# Problem to solve
Would you return exactly the lines running from the one with "Trade2Earn Model: A Threat to Pepe and" to the bottom of the listing below, and no others?

# Data to use
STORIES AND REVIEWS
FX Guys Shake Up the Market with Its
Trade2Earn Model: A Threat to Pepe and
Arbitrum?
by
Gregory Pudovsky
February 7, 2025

# Expected answer
Trade2Earn Model: A Threat to Pepe and
Arbitrum?
by
Gregory Pudovsky
February 7, 2025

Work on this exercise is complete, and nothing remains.